Os mandões da política, como se sabe, são fontes inesgotáveis de anedotário desairoso. No Brasil, os cartunistas parecem ostentar a primazia na demolição dos poderosos, flagrando seus deslizes com raro talento e crueldade. Um deles, o gaúcho Santiago, 48 anos, está lançando um livro com o material publicado em vários jornais e revistas do País.
Batizado ‘‘FHC: Quem Te Viu, Quem Te V꒒ (L&PM), o volume traz 80 páginas de humor político, onde o ex-príncipe da sociologia e atual Presidente da República sai impiedosamente chamuscado das tiras. A comparação entre o passado e o presente de Fernando Henrique Cardoso vira motivo de piada numa das primeiras páginas, na qual ele aparece descendo de uma ‘‘máquina do tempo’’ em meio a uma passeata nos anos 70.

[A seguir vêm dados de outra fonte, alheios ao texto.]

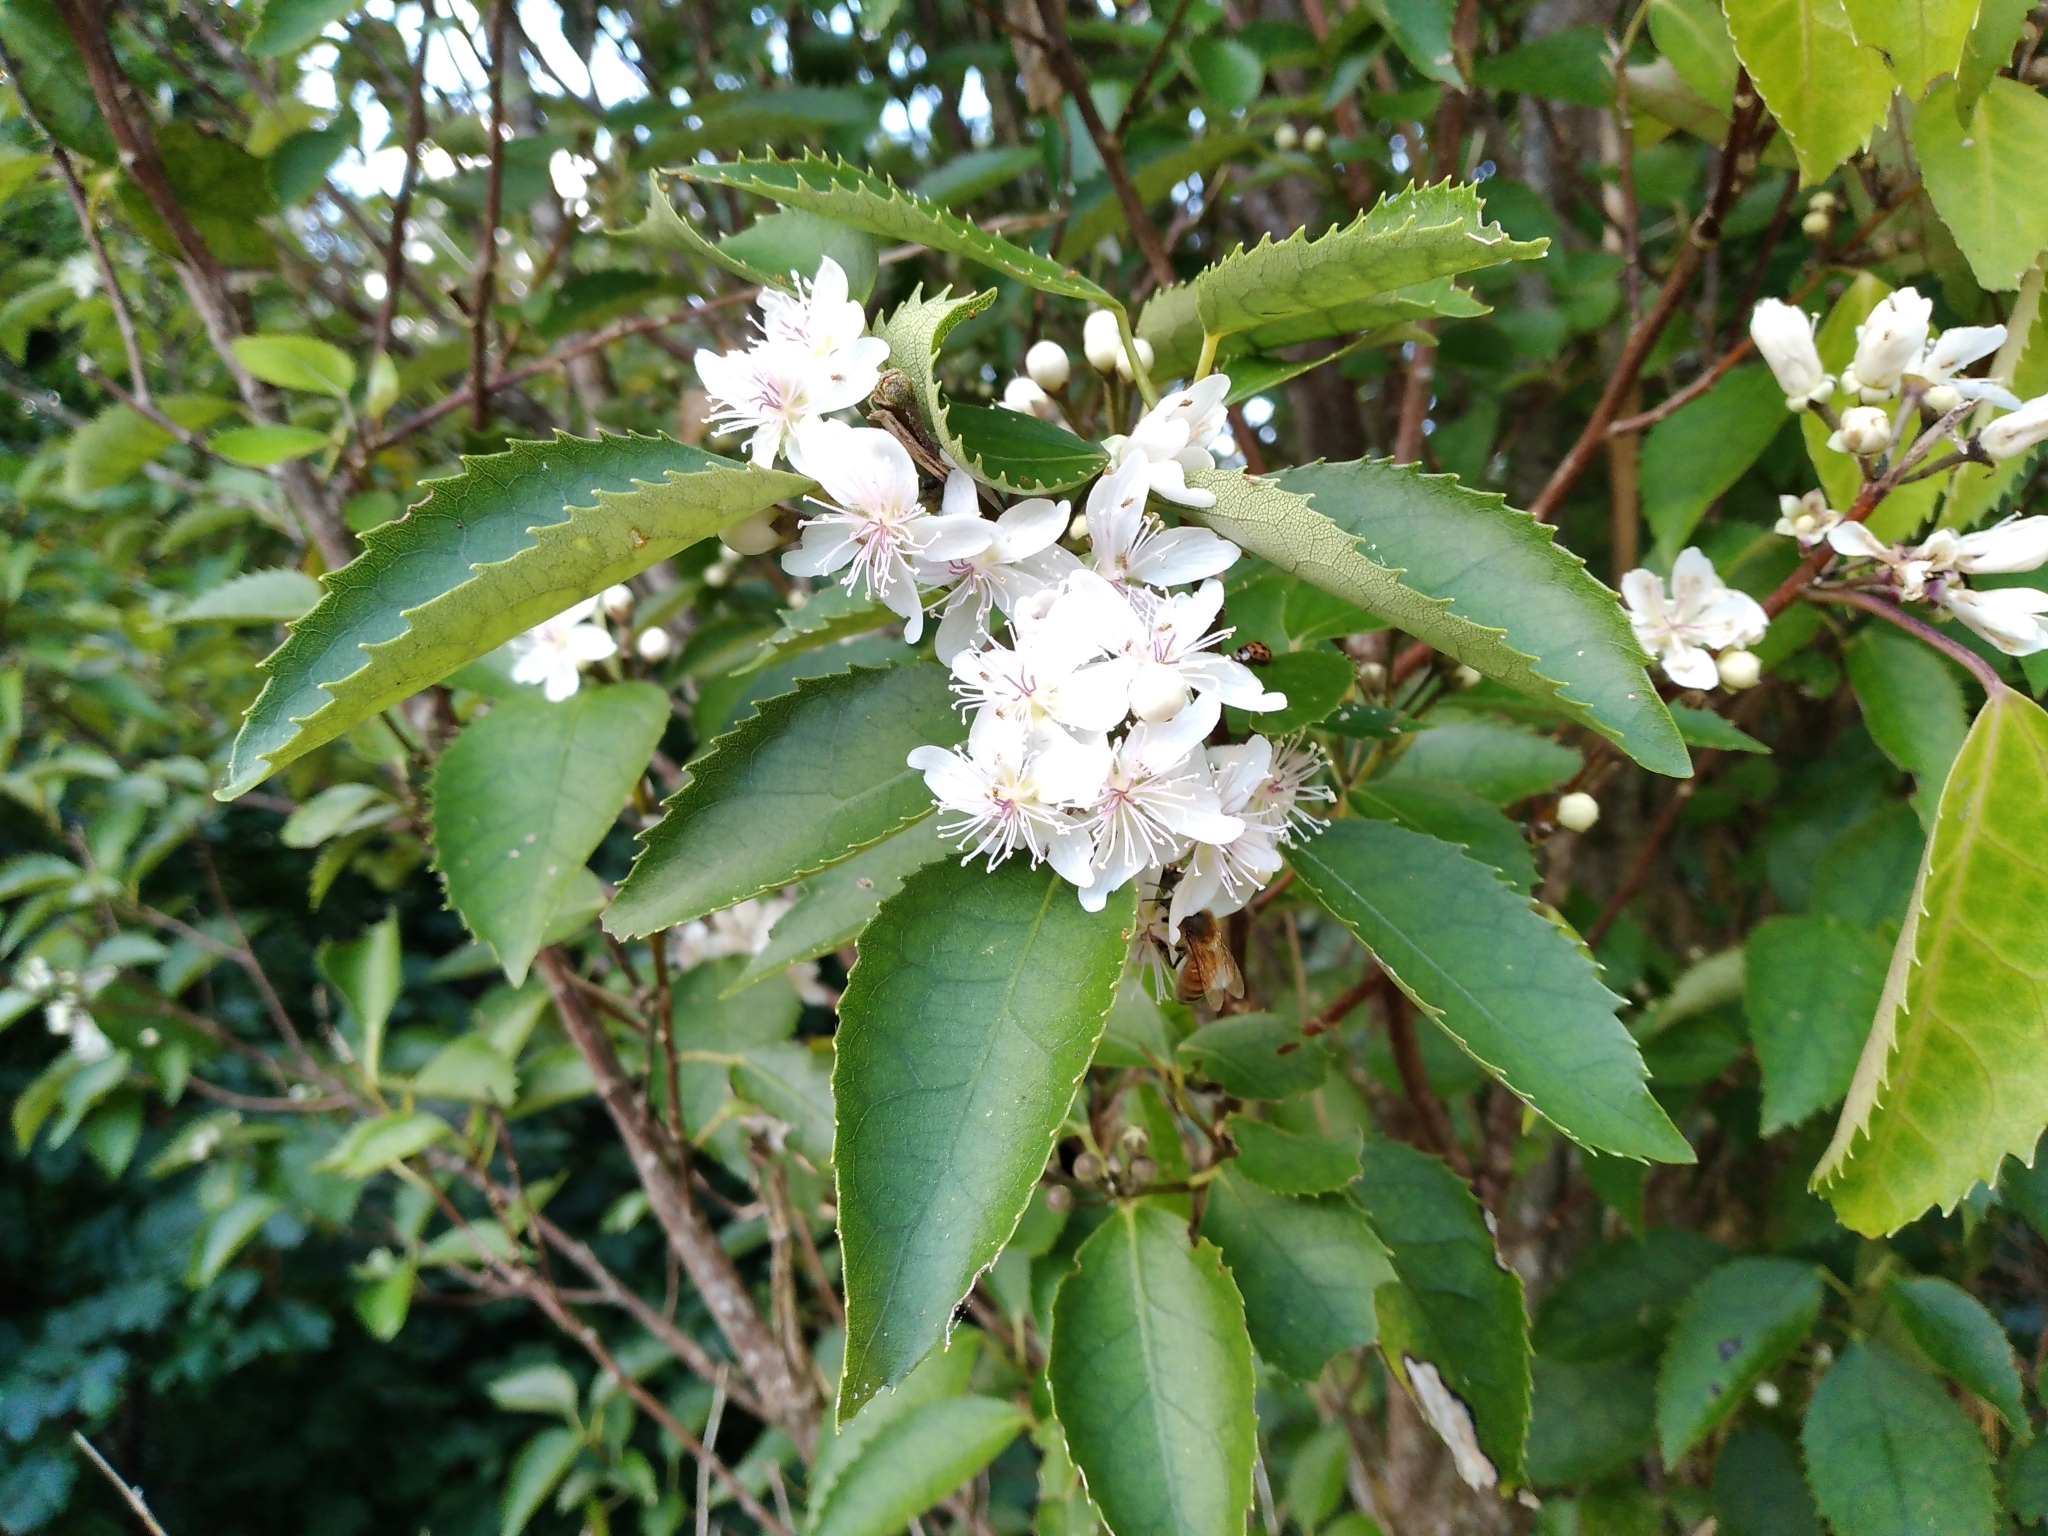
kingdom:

‘‘Prendam aquele comunista agitador!’’, brada ele a seu assessor, ao passo que este responde: ‘‘Não dá, presidente, aquele ali é o senhor!’’ Santiago, convém dizer, não arranca risos o tempo todo. Perde a graça ao repetir assuntos à exaustão sem manter a verve original, armadilha da qual poucos escapam em seu metiê.
Desigual, a compilação trata de temas como a vaidade presidencial, o desemprego, as privatizações, a reeleição, o descompromisso com a saúde, o socorro aos bancos privados, a questão das aposentadorias e a moeda desvalorizada. Santiago, pseudônimo de Neltair Rebés Abreu, nascido na cidade gaúcha que lhe inspirou o apelido, destacou-se já na década de 70 abocanhando prêmios aqui e ali.
Em 1990 conquistou o Yomiuri Shimbum, no Japão, um dos prêmios internacionais mais importantes na área do humor e da imprensa. Foi premiado também na Turquia, Canadá, Bulgária e Alemanha. Em 1998 ganhou o prêmio HQ MIX em São Paulo pelo melhor álbum de humor do ano - ‘‘De Papo pro Ar’’, também lançado pela L&PM. O troféu é o único realizado no País voltado exclusivamente a identificar o melhor da produção nacional de cartum e histórias em quadrinhos.
Em livro, o trabalho do autor pode ser conferido em uma dezena de álbuns, entre os quais ‘‘Humor Macanudo’’ (1976), ‘‘Milongas do Macanudo Taurino’’ (1976), ‘‘Povaréu’’ (1994), ‘‘Ninguém é de Ferro’’ (1993) e ‘‘O Melhor do Macanudo Taurino’’ (1997). O lançamento está à venda por R$ 10,00.